**Exercise instructions**
Show each line of the entries below in which the word "social" appears.

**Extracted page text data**
###
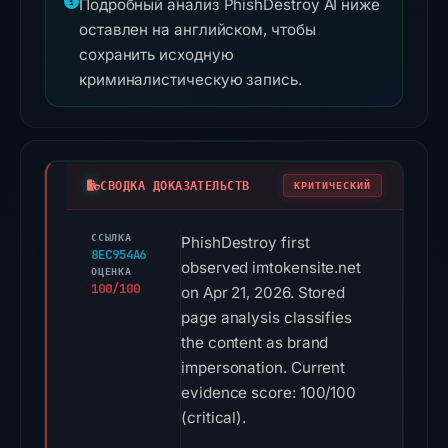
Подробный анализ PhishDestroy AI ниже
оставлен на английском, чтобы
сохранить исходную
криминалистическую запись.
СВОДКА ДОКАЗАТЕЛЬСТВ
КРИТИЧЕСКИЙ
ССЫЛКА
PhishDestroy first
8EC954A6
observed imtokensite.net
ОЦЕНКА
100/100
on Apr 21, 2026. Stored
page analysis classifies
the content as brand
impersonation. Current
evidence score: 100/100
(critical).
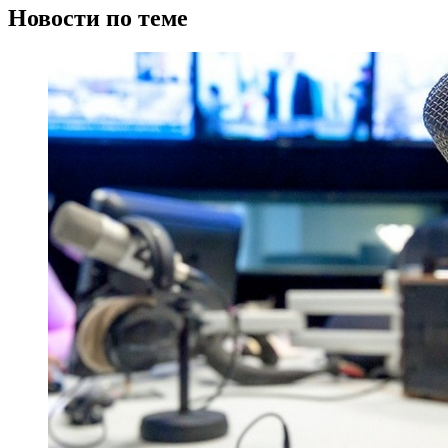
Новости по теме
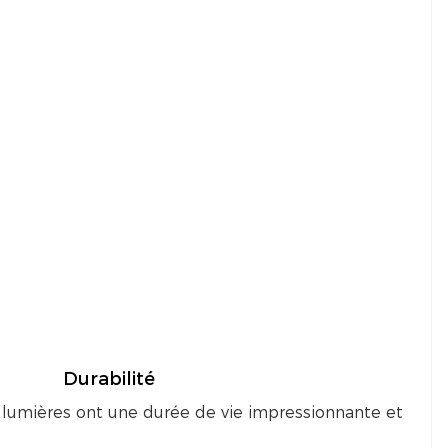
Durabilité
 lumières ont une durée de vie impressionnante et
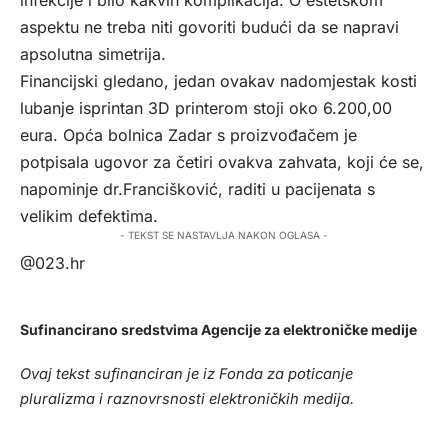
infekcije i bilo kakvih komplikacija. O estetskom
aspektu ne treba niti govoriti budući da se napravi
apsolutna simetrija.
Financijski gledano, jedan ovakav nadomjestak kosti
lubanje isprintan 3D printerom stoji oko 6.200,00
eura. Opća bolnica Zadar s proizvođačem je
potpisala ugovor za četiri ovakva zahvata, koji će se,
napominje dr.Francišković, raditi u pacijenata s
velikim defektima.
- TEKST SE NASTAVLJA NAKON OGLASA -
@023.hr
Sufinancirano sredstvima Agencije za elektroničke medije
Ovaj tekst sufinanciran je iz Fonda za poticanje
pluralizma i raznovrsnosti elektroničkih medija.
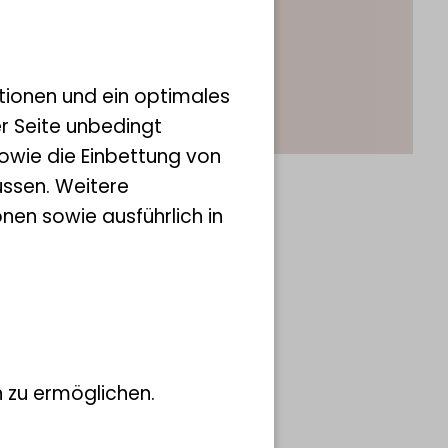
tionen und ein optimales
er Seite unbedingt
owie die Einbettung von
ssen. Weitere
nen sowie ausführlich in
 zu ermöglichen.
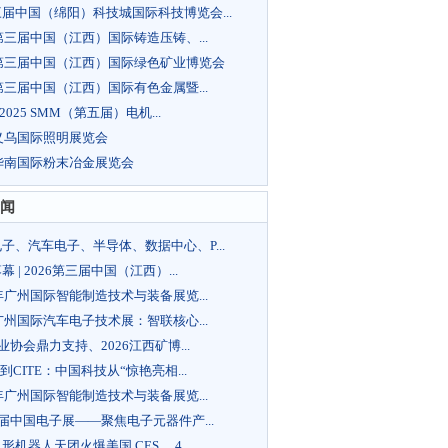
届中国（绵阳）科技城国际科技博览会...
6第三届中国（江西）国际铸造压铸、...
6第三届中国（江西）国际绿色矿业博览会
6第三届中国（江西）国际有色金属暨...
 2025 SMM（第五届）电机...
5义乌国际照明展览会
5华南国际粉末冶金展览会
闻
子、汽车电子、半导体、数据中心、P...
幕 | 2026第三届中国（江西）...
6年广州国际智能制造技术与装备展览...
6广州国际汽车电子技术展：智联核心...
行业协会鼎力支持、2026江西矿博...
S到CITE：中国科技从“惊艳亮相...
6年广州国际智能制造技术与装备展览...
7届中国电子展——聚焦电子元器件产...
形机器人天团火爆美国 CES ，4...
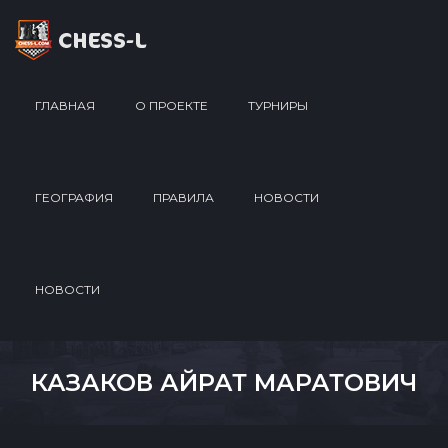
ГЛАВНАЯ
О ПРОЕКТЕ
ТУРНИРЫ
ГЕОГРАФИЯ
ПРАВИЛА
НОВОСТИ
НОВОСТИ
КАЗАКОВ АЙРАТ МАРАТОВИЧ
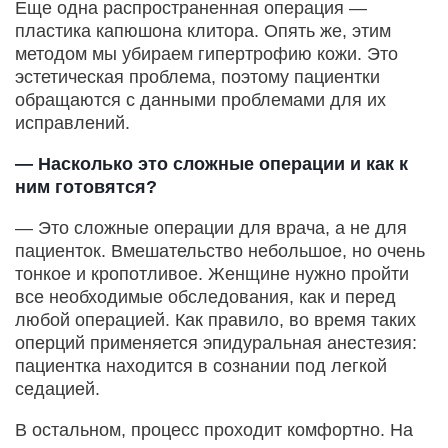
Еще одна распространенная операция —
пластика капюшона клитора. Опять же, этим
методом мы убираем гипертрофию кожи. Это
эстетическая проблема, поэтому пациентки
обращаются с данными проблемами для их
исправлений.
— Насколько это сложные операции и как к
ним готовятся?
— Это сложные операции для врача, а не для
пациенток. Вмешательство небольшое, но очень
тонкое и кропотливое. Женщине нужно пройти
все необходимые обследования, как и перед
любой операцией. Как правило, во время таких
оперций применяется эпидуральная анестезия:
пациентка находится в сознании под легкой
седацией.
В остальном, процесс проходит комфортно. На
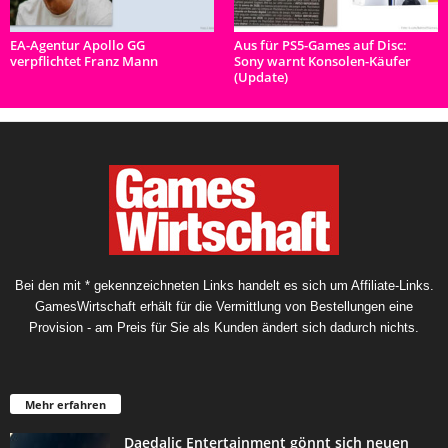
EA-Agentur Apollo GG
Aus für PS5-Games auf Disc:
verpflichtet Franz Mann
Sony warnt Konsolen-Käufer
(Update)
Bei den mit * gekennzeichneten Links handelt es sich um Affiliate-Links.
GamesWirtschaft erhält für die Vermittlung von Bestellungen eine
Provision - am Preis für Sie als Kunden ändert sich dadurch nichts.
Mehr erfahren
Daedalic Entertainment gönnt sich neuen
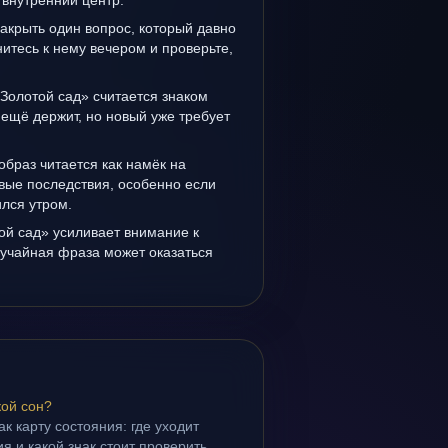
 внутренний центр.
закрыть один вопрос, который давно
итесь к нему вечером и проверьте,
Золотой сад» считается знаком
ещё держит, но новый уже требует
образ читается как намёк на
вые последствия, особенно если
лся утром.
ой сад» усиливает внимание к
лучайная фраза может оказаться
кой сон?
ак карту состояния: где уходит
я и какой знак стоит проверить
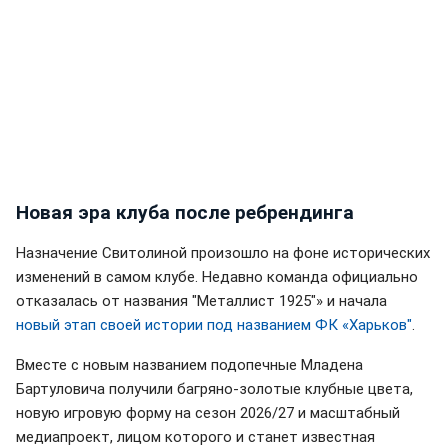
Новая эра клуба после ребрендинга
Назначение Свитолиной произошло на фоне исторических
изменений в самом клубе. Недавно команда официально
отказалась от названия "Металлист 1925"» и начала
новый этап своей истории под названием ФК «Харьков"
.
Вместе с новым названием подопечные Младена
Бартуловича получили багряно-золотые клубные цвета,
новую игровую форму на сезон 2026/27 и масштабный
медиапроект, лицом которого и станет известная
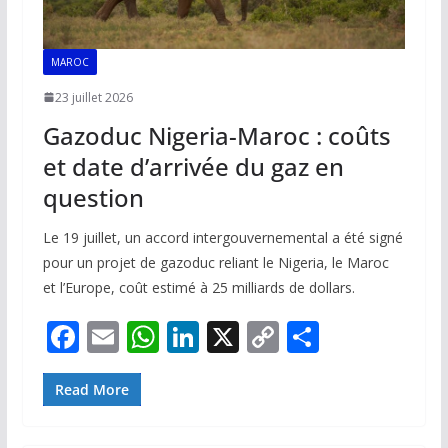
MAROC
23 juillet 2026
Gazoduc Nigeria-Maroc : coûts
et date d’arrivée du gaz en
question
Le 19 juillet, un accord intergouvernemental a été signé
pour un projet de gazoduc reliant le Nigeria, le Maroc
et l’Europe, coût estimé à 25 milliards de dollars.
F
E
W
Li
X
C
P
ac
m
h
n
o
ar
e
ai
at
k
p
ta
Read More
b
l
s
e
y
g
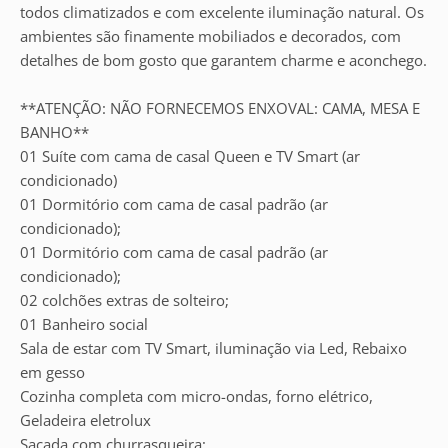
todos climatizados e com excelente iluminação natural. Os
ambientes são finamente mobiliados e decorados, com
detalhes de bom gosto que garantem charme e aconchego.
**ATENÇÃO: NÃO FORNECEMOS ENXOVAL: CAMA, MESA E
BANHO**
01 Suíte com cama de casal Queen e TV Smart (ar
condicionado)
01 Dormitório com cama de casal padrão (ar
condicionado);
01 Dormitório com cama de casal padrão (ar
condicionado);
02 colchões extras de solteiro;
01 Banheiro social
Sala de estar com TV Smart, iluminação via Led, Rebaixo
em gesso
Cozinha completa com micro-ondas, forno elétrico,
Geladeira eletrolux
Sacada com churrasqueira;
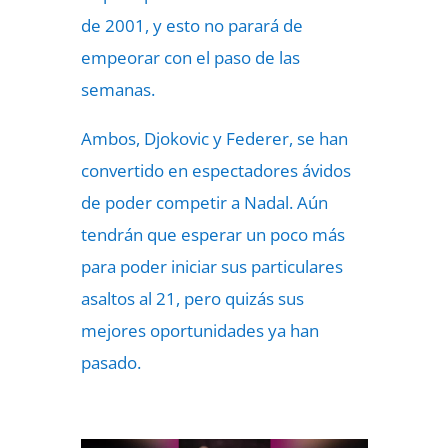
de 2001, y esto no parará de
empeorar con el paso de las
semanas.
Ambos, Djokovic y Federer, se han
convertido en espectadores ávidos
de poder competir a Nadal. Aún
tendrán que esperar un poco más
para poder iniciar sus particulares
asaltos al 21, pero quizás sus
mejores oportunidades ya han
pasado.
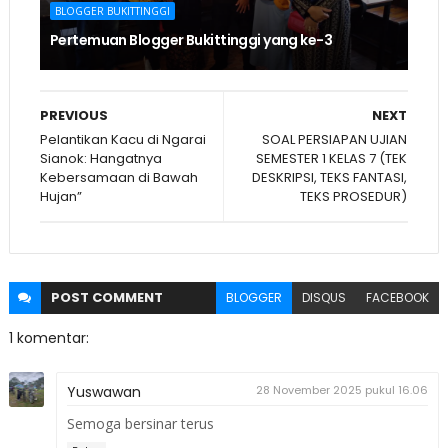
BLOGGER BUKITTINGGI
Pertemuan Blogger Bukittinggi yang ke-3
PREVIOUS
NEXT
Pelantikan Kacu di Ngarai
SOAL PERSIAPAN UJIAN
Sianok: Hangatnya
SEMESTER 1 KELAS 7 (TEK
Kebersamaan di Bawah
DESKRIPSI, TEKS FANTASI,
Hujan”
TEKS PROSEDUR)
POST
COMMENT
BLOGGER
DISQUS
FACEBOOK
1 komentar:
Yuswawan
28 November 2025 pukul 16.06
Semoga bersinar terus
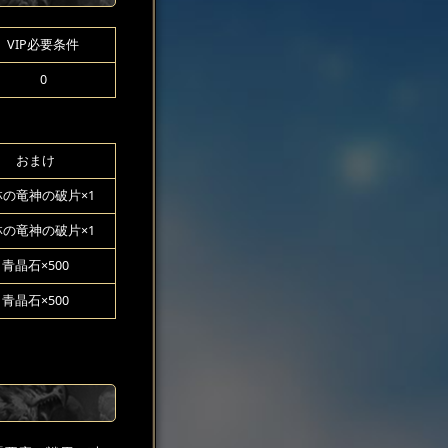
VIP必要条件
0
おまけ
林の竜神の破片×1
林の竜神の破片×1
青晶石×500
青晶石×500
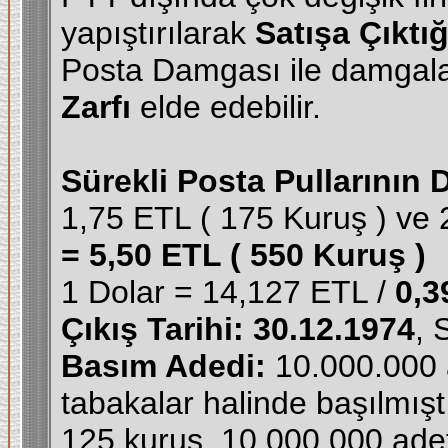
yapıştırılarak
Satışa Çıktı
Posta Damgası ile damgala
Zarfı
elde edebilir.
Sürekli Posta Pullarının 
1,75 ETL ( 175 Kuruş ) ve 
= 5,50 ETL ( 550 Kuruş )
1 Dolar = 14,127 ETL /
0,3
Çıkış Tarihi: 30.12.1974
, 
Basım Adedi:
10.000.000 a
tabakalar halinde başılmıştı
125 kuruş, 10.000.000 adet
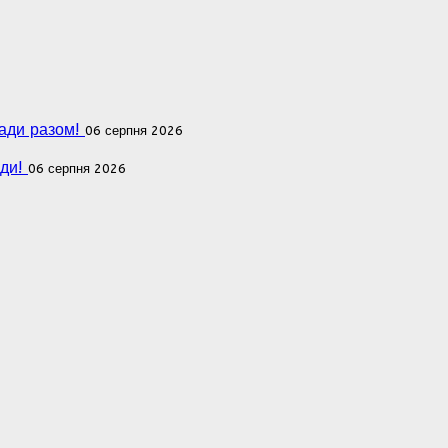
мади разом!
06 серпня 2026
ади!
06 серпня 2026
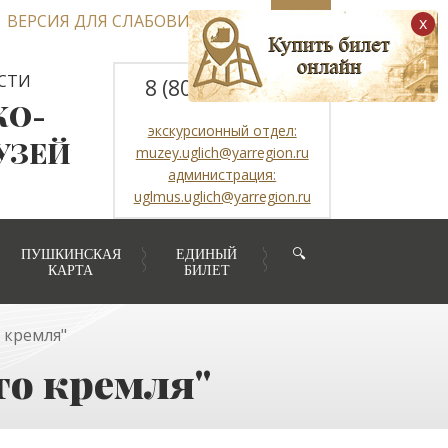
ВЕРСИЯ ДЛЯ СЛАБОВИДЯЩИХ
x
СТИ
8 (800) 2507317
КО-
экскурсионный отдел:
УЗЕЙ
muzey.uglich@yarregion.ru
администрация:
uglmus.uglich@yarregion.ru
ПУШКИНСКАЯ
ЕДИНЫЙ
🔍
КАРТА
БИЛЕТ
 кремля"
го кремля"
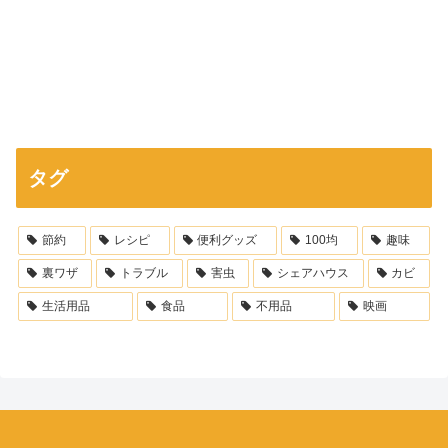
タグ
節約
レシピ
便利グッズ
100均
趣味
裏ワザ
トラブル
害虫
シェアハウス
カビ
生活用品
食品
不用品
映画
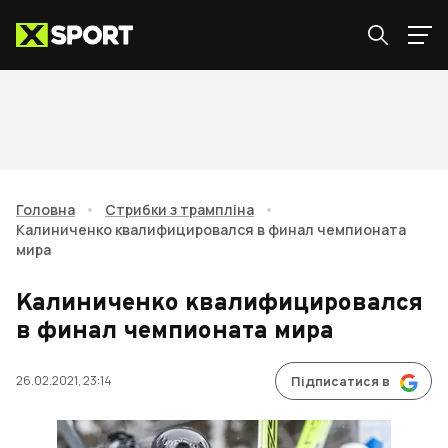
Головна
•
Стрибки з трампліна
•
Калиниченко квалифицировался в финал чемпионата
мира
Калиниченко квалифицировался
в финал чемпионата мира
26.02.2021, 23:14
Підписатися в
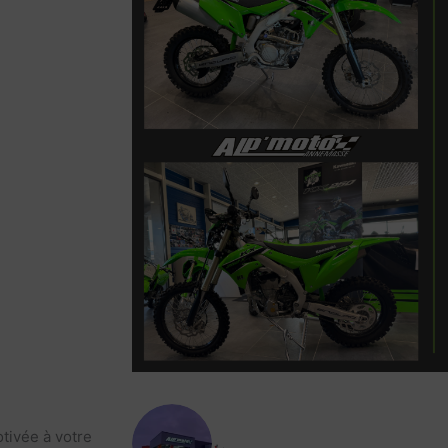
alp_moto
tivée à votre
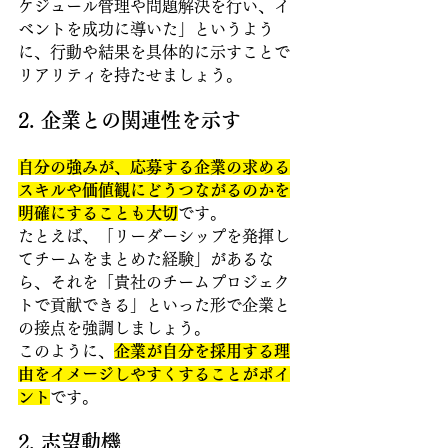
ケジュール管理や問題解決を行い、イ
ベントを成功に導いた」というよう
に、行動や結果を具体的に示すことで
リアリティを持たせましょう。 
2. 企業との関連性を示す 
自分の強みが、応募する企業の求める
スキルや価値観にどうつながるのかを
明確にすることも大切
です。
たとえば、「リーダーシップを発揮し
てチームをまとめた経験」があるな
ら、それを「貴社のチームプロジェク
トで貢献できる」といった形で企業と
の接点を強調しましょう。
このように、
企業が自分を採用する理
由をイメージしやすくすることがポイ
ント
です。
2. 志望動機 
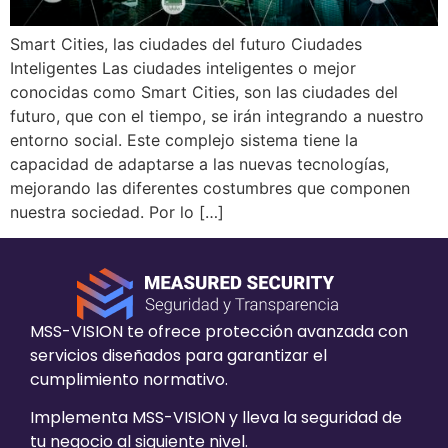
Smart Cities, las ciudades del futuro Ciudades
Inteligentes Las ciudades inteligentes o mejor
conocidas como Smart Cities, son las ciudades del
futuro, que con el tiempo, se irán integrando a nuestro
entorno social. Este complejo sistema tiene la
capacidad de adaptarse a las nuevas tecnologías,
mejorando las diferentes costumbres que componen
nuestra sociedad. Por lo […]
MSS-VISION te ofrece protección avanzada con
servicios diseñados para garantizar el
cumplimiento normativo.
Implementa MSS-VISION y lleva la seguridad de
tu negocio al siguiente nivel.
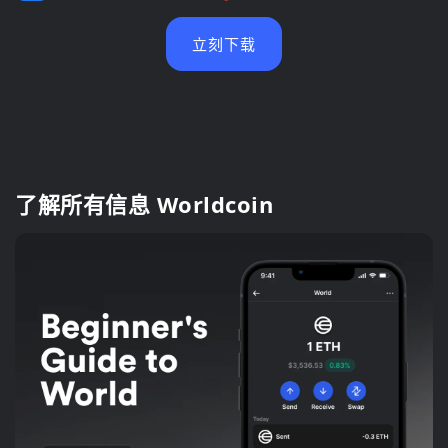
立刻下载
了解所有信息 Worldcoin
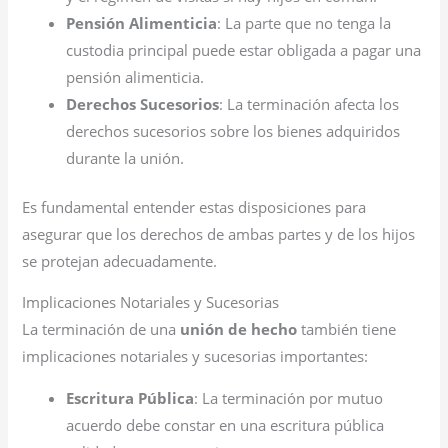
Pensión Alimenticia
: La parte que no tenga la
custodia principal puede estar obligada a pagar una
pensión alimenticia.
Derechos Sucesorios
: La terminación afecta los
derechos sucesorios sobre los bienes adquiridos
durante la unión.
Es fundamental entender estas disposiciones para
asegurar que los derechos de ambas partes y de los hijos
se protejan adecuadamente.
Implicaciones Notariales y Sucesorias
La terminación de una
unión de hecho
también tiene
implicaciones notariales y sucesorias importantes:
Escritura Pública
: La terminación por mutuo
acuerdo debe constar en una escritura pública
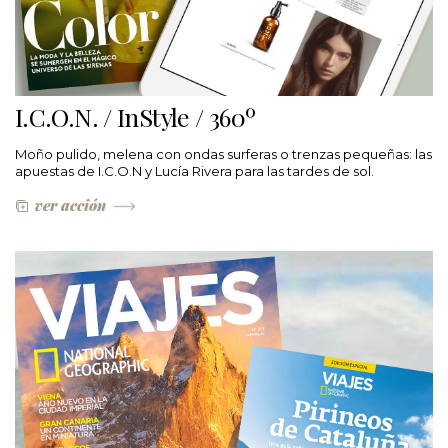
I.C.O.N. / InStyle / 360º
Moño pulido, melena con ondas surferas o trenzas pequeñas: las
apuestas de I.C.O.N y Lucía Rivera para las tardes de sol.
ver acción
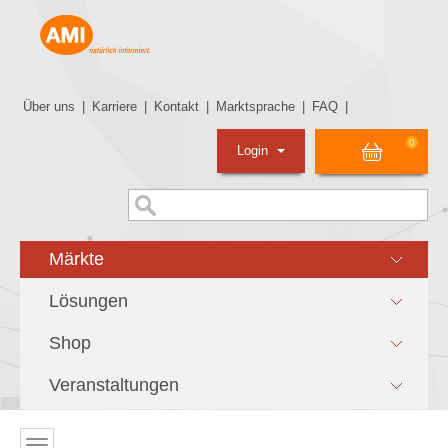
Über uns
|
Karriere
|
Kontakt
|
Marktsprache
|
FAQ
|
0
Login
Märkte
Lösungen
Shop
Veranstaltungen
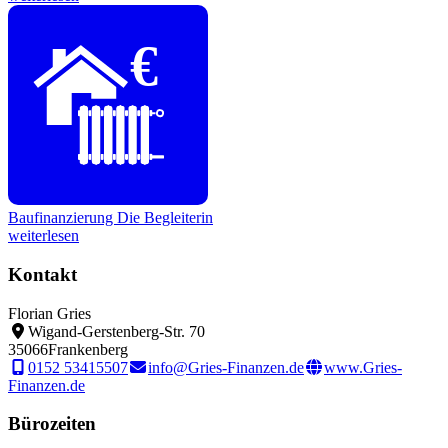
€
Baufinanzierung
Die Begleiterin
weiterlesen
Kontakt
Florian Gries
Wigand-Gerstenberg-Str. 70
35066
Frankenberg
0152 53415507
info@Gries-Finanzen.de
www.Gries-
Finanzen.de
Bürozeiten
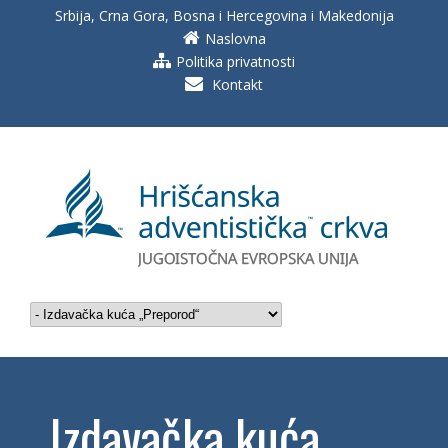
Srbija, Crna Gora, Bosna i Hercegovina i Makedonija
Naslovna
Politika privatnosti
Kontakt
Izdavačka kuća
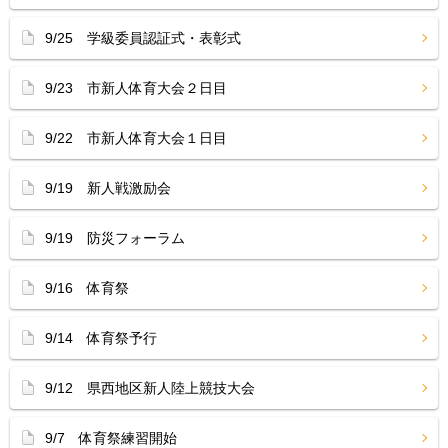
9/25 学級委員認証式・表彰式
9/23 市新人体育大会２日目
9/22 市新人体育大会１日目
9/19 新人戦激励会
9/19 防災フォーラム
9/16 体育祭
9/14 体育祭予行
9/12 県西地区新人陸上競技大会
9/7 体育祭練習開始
###
**Reply**
01 Banheiro social
entorno social. Este complejo sistema tiene la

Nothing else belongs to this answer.